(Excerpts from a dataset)
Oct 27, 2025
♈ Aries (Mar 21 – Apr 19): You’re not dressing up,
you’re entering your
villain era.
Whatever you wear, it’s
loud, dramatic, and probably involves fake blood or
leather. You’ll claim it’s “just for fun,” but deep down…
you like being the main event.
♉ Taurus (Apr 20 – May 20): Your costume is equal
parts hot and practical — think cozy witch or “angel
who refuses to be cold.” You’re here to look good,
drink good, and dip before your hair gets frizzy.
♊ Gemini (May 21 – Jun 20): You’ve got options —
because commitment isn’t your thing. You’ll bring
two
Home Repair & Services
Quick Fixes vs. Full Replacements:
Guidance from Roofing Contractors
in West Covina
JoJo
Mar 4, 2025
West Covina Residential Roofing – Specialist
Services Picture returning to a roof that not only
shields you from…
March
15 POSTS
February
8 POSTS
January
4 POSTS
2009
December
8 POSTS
...
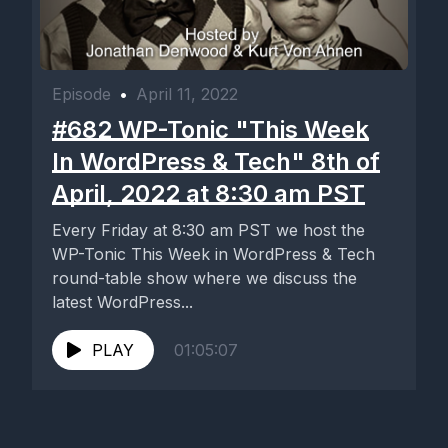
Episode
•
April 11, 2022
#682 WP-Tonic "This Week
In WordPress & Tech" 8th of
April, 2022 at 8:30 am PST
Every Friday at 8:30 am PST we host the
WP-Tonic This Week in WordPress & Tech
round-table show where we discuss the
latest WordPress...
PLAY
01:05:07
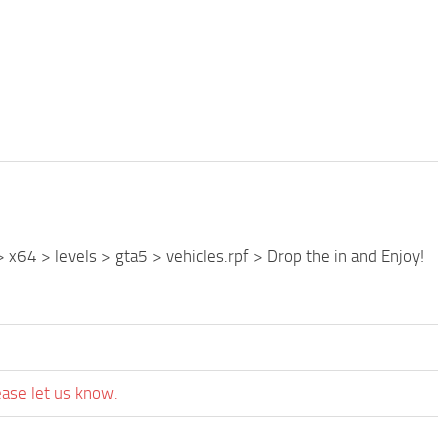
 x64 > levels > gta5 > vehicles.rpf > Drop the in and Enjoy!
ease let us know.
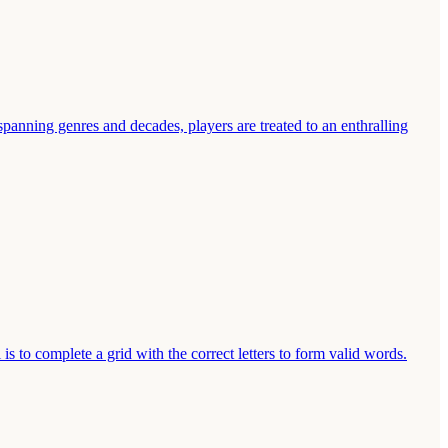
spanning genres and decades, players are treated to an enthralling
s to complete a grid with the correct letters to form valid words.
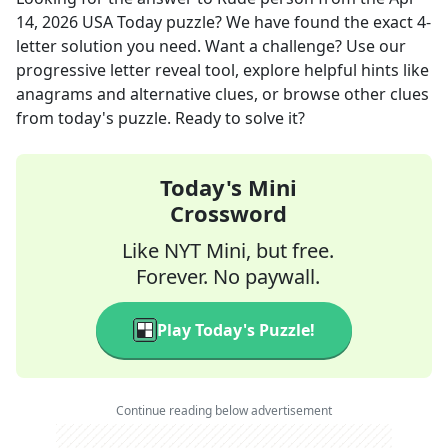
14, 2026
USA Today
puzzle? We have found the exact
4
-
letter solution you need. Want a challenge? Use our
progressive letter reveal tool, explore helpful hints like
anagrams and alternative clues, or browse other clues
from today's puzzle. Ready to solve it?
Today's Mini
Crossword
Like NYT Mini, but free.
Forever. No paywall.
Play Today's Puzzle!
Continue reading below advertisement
--
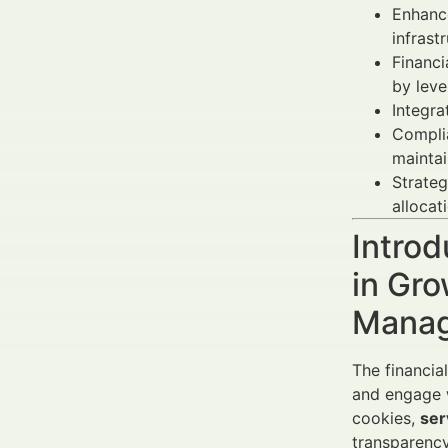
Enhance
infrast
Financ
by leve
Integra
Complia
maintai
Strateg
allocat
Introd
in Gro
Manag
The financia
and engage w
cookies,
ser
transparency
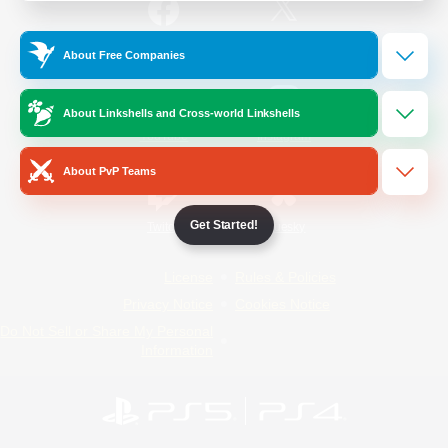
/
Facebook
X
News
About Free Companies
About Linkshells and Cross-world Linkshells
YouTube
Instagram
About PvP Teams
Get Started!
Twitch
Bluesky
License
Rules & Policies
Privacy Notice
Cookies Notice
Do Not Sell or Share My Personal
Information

= Instructions to follow =
Across the data above, count every line with "Tonic" in it and write only the total.

= Expected answer =
2